Here lies a youth in prime of life
By death was snatched away.
His soul is blest and gone to rest,
Though flesh is gone to clay.
He is gone forever his life’s sun is set.
But its golden beams linger to comfort us yet.
He has gone in the fulness of beauty and youth,
An emblem of virtue, a witness for truth.
Strangers, remember, you must die.
This poignant epitaph, concluding with a bleak reminder to the living, is from the gravestone of Samuel Cornell, who died in 1841 at the age of 20. His was one of four markers that were found by the Queens Topographical Bureau in 1923 in a plot located at today’s Little Neck Parkway and Nassau Blvd. Along with Samuel Cornell’s monument, the 67’ x 74’ graveyard had tombstones for John Cornell (d. 1847), Atletter Ann Herrick (d. 1849) and Emeline Penny (d. 1850). The site was a known burying ground of the Cornell family, who were among the earliest English settlers in Little Neck. The small cemetery, with the four markers still present, was discovered again in 1952 when a shopping center was built at the site.
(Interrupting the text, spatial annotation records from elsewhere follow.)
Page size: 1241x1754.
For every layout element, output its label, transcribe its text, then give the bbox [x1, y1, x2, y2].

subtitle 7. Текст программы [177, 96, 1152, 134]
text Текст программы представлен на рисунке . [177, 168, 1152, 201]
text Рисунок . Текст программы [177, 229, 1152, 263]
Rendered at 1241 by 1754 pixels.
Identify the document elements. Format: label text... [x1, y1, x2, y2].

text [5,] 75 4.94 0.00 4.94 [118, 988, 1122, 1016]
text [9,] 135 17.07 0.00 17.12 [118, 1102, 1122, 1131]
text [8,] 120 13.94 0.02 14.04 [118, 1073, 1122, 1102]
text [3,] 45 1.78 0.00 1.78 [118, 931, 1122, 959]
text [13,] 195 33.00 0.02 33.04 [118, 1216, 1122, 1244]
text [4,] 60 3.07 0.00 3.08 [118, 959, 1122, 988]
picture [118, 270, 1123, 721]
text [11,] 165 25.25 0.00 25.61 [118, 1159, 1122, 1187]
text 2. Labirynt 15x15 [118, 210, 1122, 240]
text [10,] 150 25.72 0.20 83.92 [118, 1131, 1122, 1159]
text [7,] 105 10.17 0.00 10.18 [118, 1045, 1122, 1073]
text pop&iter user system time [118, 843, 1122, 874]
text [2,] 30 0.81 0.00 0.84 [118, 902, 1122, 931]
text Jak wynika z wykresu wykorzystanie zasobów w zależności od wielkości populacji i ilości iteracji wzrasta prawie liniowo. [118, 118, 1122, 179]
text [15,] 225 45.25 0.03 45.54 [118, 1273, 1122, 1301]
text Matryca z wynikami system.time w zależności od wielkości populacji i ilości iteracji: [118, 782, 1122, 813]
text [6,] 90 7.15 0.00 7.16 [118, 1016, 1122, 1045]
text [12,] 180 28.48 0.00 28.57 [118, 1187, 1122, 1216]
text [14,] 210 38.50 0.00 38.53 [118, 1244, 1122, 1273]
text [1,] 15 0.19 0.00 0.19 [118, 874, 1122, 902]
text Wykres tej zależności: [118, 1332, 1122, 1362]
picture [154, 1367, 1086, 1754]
The remains from the graveyard were likely moved to the cemetery at Zion Episcopal Church in Douglaston, where other members of the Cornell family are buried.




Sources: Hyde’s 1913 Atlas of the Borough of Queens 3:Pl 20; Description of Private and Family Cemeteries in the Borough of Queens, 64-65; “Queens Builder Finds 100-Year-Old Tombstones on Lot—He’ll Spare Them,” New York Herald Tribune, Dec 29, 1952, 3; NYCityMap.